- _やること_
A: 課題文の「大垣氏(以下、敬称略):コミ」から「きたらいいなと思っています。」までの部分を、一字一句そのまま書き写してください。
B: 課題文によると、自治会活動が止まる期間が長引くにつれて、地域に興味のなかった人たちは何が目につくようになったと話していますか。

大垣氏(以下、敬称略):コミュニティ施策は一時的にストップしてしまいましたが、地域に目を向ける人は増えたのではないかと思います。
今までは地域に興味がなかった方から、自治会活動がストップする期間が長引くにつれ道路の雑草やごみが目につくようになったという話を聞きました。近所に友達がいたほうが楽しいとか、近所にちょっと食べにいける飲食店があったほうがいいとか。これは、地域に関心を持たれた証だと思うので、「私も何かできることがあるのかもしれない」という気持ちを後押しできたらいいなと思っています。
倉重:当たり前のことが当たり前でないと気づき、自分たちの身の回りに目を向ける機会になりましたよね。河尻さんどうですか?
河尻:今まではリアルのイベントや体感を通じて、地域の良さを知ってもらっていましたが、コロナにより、できることが制限されたことは課題だと感じています。ただ、これがチャンスであると、思って今はやり方を変えています。

- _データ_

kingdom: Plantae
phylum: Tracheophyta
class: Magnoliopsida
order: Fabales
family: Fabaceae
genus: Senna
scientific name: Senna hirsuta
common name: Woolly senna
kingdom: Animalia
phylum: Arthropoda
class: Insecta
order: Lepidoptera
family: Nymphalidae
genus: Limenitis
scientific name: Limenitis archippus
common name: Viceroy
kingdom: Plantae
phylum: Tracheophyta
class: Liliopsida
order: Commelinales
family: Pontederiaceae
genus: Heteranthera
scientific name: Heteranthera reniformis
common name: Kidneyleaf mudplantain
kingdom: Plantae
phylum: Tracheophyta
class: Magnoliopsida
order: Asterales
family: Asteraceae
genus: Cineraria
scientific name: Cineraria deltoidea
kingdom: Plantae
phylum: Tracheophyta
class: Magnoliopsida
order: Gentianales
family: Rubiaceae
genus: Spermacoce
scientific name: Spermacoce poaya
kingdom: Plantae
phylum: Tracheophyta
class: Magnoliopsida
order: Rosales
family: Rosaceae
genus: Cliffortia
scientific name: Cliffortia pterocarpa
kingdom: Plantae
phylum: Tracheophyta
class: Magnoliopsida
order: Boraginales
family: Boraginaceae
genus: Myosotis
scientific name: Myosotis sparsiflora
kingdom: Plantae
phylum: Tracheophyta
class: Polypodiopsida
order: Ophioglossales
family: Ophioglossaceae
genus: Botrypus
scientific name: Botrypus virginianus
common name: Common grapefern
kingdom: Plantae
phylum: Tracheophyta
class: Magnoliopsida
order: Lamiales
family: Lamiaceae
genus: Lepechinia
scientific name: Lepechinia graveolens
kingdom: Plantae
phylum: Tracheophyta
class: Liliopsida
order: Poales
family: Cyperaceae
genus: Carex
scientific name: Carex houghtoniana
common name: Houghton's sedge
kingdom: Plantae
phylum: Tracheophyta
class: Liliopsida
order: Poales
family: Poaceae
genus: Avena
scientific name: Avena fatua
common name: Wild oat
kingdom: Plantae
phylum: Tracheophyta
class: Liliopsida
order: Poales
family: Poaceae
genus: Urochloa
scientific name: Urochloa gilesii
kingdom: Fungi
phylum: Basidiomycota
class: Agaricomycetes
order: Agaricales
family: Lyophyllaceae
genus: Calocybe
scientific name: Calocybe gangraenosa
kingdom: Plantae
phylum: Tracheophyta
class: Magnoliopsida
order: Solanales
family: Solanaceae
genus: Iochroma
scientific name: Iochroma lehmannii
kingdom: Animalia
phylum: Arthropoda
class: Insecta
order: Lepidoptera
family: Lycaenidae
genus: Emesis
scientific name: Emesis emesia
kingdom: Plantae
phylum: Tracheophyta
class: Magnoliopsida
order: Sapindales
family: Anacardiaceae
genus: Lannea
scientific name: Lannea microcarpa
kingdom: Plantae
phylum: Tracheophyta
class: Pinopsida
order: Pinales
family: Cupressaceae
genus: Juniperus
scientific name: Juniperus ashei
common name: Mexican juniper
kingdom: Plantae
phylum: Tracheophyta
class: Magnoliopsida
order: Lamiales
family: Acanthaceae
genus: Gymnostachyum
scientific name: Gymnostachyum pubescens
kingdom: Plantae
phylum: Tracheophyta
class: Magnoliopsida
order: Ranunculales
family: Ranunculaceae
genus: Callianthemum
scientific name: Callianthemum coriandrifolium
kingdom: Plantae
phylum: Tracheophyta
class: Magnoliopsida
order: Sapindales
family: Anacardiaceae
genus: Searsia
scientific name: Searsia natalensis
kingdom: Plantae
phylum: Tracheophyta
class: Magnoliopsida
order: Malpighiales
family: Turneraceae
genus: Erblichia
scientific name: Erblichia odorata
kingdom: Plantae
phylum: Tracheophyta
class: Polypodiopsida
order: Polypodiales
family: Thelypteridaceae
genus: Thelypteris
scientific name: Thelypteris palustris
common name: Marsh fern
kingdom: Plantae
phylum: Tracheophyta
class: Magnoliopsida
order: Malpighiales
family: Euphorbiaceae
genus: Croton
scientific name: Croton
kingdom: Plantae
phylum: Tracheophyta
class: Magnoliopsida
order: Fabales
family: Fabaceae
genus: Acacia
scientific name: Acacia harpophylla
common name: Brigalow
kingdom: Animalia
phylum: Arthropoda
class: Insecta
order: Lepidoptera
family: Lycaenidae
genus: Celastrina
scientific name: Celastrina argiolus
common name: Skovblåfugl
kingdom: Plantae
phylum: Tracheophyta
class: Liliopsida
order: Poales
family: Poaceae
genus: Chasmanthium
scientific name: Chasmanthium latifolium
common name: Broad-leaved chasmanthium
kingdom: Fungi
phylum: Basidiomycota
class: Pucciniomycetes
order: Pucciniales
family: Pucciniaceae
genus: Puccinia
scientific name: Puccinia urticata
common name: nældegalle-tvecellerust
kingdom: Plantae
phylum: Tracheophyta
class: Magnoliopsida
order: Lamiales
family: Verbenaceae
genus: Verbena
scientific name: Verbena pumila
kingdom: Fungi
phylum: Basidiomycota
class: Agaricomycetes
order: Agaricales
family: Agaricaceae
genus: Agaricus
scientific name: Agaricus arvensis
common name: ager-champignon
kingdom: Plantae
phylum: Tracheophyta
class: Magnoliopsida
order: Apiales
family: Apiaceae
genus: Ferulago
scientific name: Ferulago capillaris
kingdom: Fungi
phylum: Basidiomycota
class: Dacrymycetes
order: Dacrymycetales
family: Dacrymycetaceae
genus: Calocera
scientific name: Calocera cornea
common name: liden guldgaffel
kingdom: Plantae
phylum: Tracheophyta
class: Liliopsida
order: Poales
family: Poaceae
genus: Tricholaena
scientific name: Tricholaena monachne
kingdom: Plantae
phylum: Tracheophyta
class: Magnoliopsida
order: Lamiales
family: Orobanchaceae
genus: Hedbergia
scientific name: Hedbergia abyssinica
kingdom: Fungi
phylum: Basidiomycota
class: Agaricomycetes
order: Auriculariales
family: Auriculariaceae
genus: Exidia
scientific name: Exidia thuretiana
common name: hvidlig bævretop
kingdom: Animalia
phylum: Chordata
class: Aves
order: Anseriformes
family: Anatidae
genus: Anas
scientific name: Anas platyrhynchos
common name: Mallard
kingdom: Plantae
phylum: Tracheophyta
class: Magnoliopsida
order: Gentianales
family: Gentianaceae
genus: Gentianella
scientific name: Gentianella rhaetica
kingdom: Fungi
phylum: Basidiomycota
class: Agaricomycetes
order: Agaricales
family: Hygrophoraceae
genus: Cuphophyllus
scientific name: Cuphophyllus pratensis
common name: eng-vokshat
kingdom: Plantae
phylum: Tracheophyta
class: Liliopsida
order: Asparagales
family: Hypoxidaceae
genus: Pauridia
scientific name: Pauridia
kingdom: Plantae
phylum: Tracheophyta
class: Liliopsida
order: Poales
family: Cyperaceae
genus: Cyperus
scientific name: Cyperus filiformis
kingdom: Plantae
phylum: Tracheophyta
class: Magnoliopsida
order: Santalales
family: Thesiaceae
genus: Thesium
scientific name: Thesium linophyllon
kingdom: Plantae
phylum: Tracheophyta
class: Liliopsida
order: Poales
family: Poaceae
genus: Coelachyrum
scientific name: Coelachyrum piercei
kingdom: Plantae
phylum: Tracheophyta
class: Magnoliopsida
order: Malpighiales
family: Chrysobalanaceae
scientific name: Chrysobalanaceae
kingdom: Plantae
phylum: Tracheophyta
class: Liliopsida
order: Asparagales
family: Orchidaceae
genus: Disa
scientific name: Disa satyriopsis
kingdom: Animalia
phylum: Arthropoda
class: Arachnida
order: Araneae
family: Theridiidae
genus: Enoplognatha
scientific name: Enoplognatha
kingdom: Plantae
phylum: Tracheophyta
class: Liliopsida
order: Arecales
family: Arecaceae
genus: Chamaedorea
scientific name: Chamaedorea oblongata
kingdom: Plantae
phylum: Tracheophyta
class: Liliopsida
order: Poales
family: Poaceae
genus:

- _出力一覧_
A:
大垣氏(以下、敬称略):コミュニティ施策は一時的にストップしてしまいましたが、地域に目を向ける人は増えたのではないかと思います。
今までは地域に興味がなかった方から、自治会活動がストップする期間が長引くにつれ道路の雑草やごみが目につくようになったという話を聞きました。近所に友達がいたほうが楽しいとか、近所にちょっと食べにいける飲食店があったほうがいいとか。これは、地域に関心を持たれた証だと思うので、「私も何かできることがあるのかもしれない」という気持ちを後押しできたらいいなと思っています。

B: 道路の雑草やごみです。